From main massing differentiate concurrent polarity links


How do we differentiate polar concurrent opposites so as to divide out parallels from other-wise metrically identifiably unique patterns?



Masses provide the sign vehicles to accomplish this, ensuring that biogeometric parallels are not thought as the same thing as biased (directionally) polarity based distributions. The use of grossone density rather than fractal dimension permits this and can explain Kant's "density".  Width per parallel depends on density to volume scale.



So when  used between the baseline direction and node-antinode space the mass can impart a width to the track that can avoid the "inadvisability" suggested by Morrone (below).  The number of holes within the absorbing area relates the species density to panbiogeographic mass. Species space usage is thus a measure of this density per geologic "volume" (historical geography over time).

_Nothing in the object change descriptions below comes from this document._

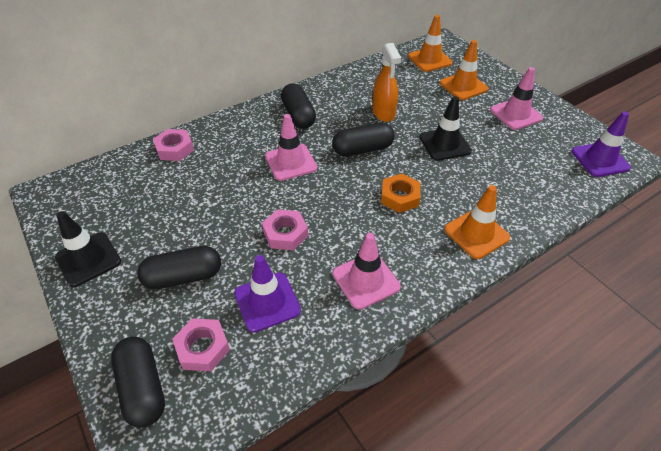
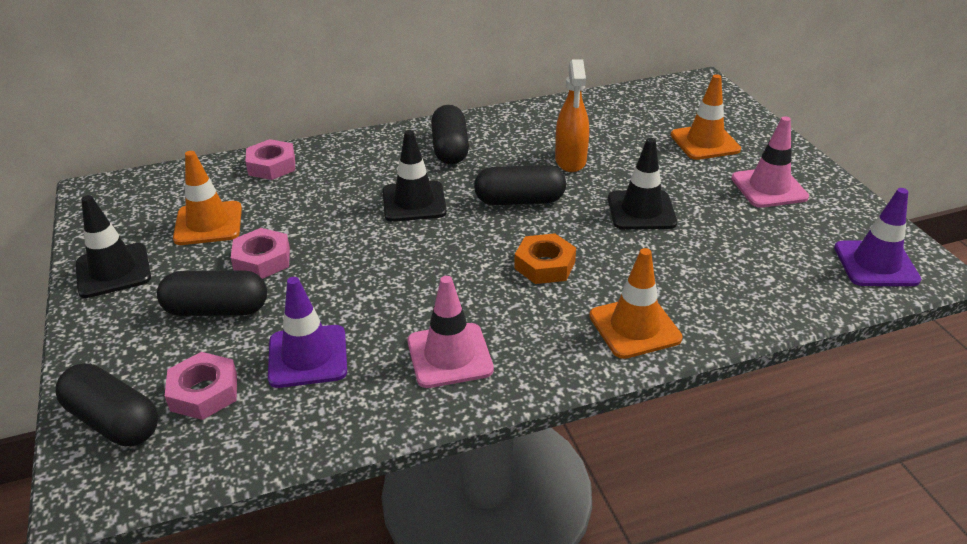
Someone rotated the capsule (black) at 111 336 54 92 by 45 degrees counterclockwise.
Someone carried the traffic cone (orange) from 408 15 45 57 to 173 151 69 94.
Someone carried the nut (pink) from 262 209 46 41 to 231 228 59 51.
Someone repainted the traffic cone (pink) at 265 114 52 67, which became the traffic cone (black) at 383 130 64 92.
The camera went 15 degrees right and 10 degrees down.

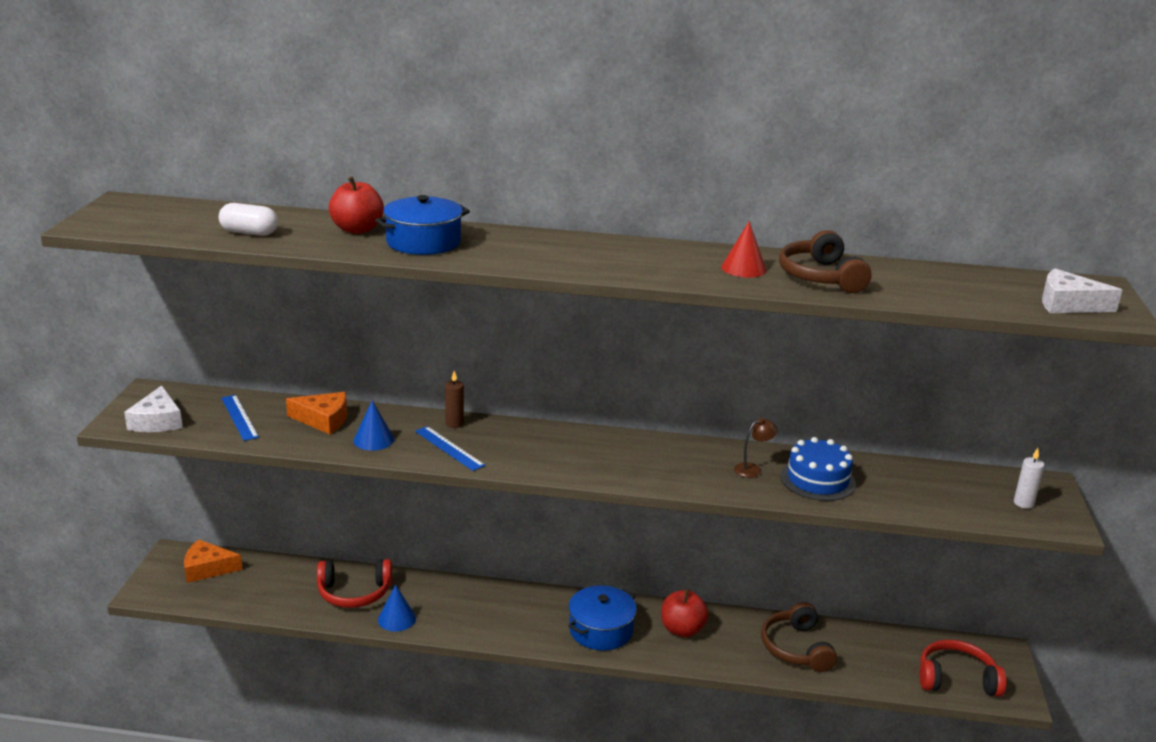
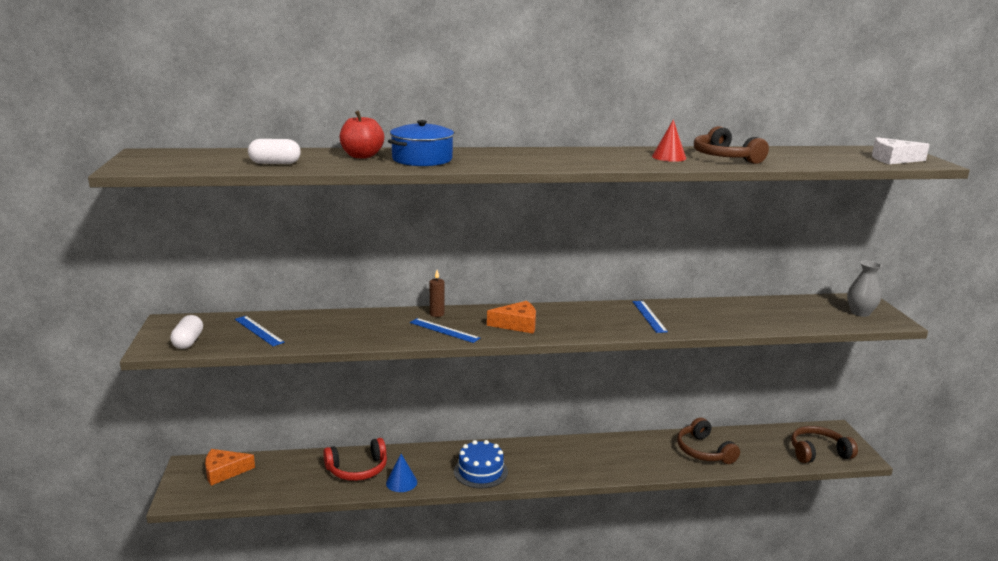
Someone swapped the cheese (white) at 124 386 59 46 for the capsule (white) at 170 315 33 34.
Someone carried the cake (blue) from 780 437 76 64 to 454 440 54 48.
Someone carried the cheese (orange) from 286 392 61 42 to 487 301 49 32.
Someone put down the ruler (blue) at 632 301 36 32.
Someone repainted the headphones (red) at 919 640 87 57, which became the headphones (brown) at 791 426 67 37.
Someone swapped the candle (white) at 1014 448 31 61 for the vase (grey) at 847 261 35 56.
Someone took away the cone (blue) at 353 400 41 51.
Someone took away the pot (blue) at 568 586 69 65.
Someone took away the apple (red) at 661 588 48 49.
Someone took away the lamp (brown) at 734 418 44 60.
The camera went 15 degrees left and 5 degrees down.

"That is, with JUNG, you can not discriminate the calculation to traverse particular paths. For those familiar with PageRank, you can’t arbitrarily bias the random walker (see Grammar-Based Random Walkers in Semantics Networks). The best that we can achieve with JUNG is to bias it with edge weights and filtered edge labels. In the example below, an EdgeLabelTransformer (from Blueprints) is used to only allow the traverser to follow knows edges in the graph. As such, besides the background alpha-probability, only vertices 2 and 4 get rank as they are the head of knows edges."

This may enable one to define a mass with respect to a density of nodes since edge shape (weight) could sort lat and long tracks per Z lexicographic ordering (dimensional reduction 2-d to 1-d).







Parallels in mobilism and immobilism are discriminated in distributions from polarized distributions themselves.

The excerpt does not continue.